Find the maximum area of a rectangle that can be drawn inside a circle's quarter

Question

How can I find the maximum area of the rectangle here? Given that the circle's radius is 6.

Any hint please?

Answer 1

Choosing one vertex to be $(r \cos\theta, r\sin\theta)$ then another is $(r (\cos\theta- \sin\theta),0)$, a third is $(0,r (\cos\theta- \sin\theta))$ and the fourth is $(r \sin\theta, r\cos\theta)$

The area is then $2r^2 \sin\theta(\cos\theta- \sin\theta) = \sqrt{8}r^2 \sin(\theta) \sin\left(\frac\pi4-\theta\right) $ which is maximised when $\theta= \frac\pi8$ with the maximum area being $r^2(\sqrt{2}-1)$

Added to illustrate comment: If the arrangement is not symmetric, you will not get two vertices on the arc and two on the axes. Instead you will get coomething like this

Answer 2

I would compute the coordinates of the given points: $$A(x_A,0),B(x_B,\sqrt{6^2-x_B^2}),C(x_C,\sqrt{6^2-x_C^2}),D(0,y_B)$$ Now it must be $$\vec{AB}=[x_B-x_A,\sqrt{6^2-x_B^2}]$$ and $$\vec{AD}=[-x_A,y_D]$$ and it must be $$\vec{AB}\cdot \vec{AD}=0$$ Can you proceed?

Answer 3

Let $ABCD$ be our rectangle, where $A$ be placed on the perpendicular radius and $D$ be placed on the horizontal radius.
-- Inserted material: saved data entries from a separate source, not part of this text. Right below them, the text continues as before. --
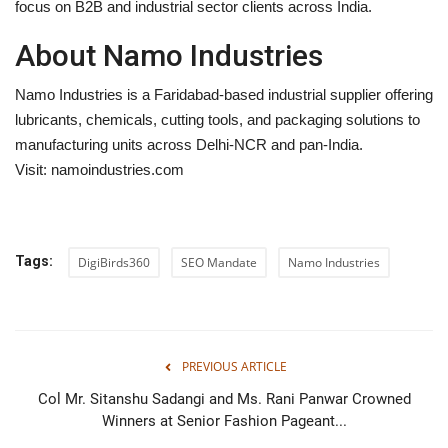
focus on B2B and industrial sector clients across India.
About Namo Industries
Namo Industries is a Faridabad-based industrial supplier offering
lubricants, chemicals, cutting tools, and packaging solutions to
manufacturing units across Delhi-NCR and pan-India.
Visit:
namoindustries.com
Tags:
DigiBirds360
SEO Mandate
Namo Industries
PREVIOUS ARTICLE
Col Mr. Sitanshu Sadangi and Ms. Rani Panwar Crowned
Winners at Senior Fashion Pageant...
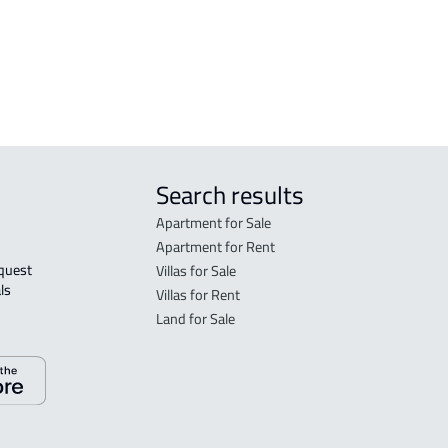
tated in the deed:
Search results
Apartment for Sale
Apartment for Rent
Villas for Sale
ls 
Villas for Rent
Land for Sale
Also, let $OE$ be a radius of the circle such that $OE\perp AD$, $OE\cap BC=\{F\}$, $OE\cap AD=\{G\}$ and let $HE$ be a diameter of the circle.

Now, since $G$ is a midpoint of $BC$, we obtain that $G$ is a midpoint of $AD$.

Thus, $OG=AG=DG$ and let $OG=x$, $DC=y$.

Now, since $\measuredangle ECH=90^{\circ},$ we obtain: $$CE^2=EG\cdot GH$$ or $$x^2=(6-x-y)(6+x+y)$$ or $$(x+y)^2=36-x^2$$ or $$y=\sqrt{36-x^2}-x.$$ Id est, $$S_{ABCD}=2x\left(\sqrt{36-x^2}-x\right).$$ Can you end it now?